Überdurchschnittlich nach unten ging es der Regionaldirektion zufolge bei der Langzeitarbeitslosigkeit - um neun Prozent auf etwa 27 500. Positiv ausgewirkt habe sich das Anfang 2019 in Kraft getretene Teilhabechancengesetz. Mit dem werden sozialversicherungspflichtige Beschäftigungsverhältnisse von Menschen gefördert, die zuvor innerhalb von sieben Jahren mindestens sechs Jahre Arbeitslosengeld II bezogen haben. In Rheinland-Pfalz seien auf diesem Wege 2019 bis November 1370 Menschen gefördert worden, sagte Schulz.

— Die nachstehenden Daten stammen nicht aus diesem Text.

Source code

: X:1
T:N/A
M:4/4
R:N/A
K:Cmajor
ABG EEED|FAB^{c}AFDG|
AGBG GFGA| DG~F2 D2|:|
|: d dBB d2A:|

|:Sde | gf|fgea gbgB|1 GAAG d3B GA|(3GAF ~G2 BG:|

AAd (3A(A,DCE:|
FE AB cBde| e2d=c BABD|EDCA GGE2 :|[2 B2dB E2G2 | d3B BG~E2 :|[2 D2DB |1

LVU-Präsident Braun sieht die Wirkung des Teilhabechancengesetzes zurückhaltender. Es sei ein relativ teures Instrument mit begrenzter Wirkung. Das Gros der Langzeitarbeitslosen werde damit nicht in den Arbeitsmarkt zurückgeholt werden können.

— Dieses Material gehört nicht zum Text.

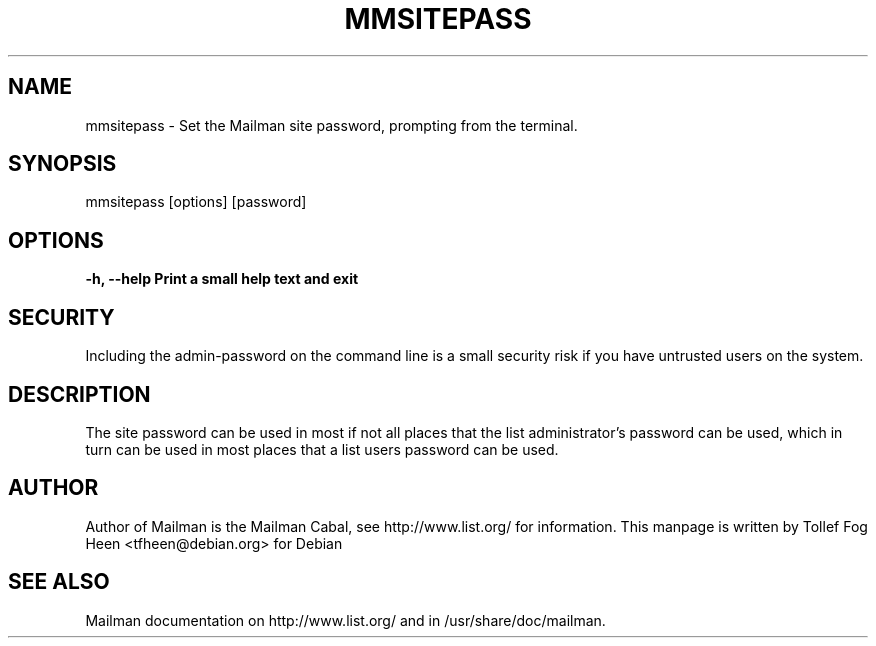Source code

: .TH MMSITEPASS 8 2001-03-10
.SH NAME
mmsitepass \- Set the Mailman site password, prompting from the terminal.

.SH SYNOPSIS
mmsitepass [options] [password]

.SH OPTIONS

.PP
\fB\-h\fB, \fB\-\-help\fB
Print a small help text and exit
.PP

.SH SECURITY
Including the admin-password on the command line is a small security
risk if you have untrusted users on the system.

.SH DESCRIPTION

The site password can be used in most if not all places that the list
administrator's password can be used, which in turn can be used in
most places that a list users password can be used.

.SH AUTHOR
Author of Mailman is the Mailman Cabal, see http://www.list.org/ for
information.  This manpage is written by Tollef Fog Heen
<tfheen@debian.org> for Debian

.SH SEE ALSO
Mailman documentation on http://www.list.org/ and in
/usr/share/doc/mailman.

DGB-Chef Muscheid äußerte sich ebenfalls kritisch. „Wer bereits lange ohne Arbeit ist, profitiert nicht von der nach wie vor guten wirtschaftlichen Situation des Landes, sondern wird immer stärker abgehängt.“ Die durchschnittliche Dauer der Arbeitslosigkeit sei von 376 Tagen im Jahr 2009 auf 419 Tage im Jahr 2018 gestiegen.

Für 2020 erwartet das Institut für Arbeitsmarkt- und Berufsforschung (IAB) der Bundesagentur für Arbeit für Rheinland-Pfalz nach Schulz' Worten eine nahezu stabile Entwicklung der Arbeitslosigkeit - konkret einen minimalen Rückgang um 0,6 Prozent und ein Beschäftigungsplus von 0,6 Prozent. Es sei kein Einbruch vorhergesagt. Das sei ein schöner Ausblick angesichts der zuletzt langen positiven Entwicklung.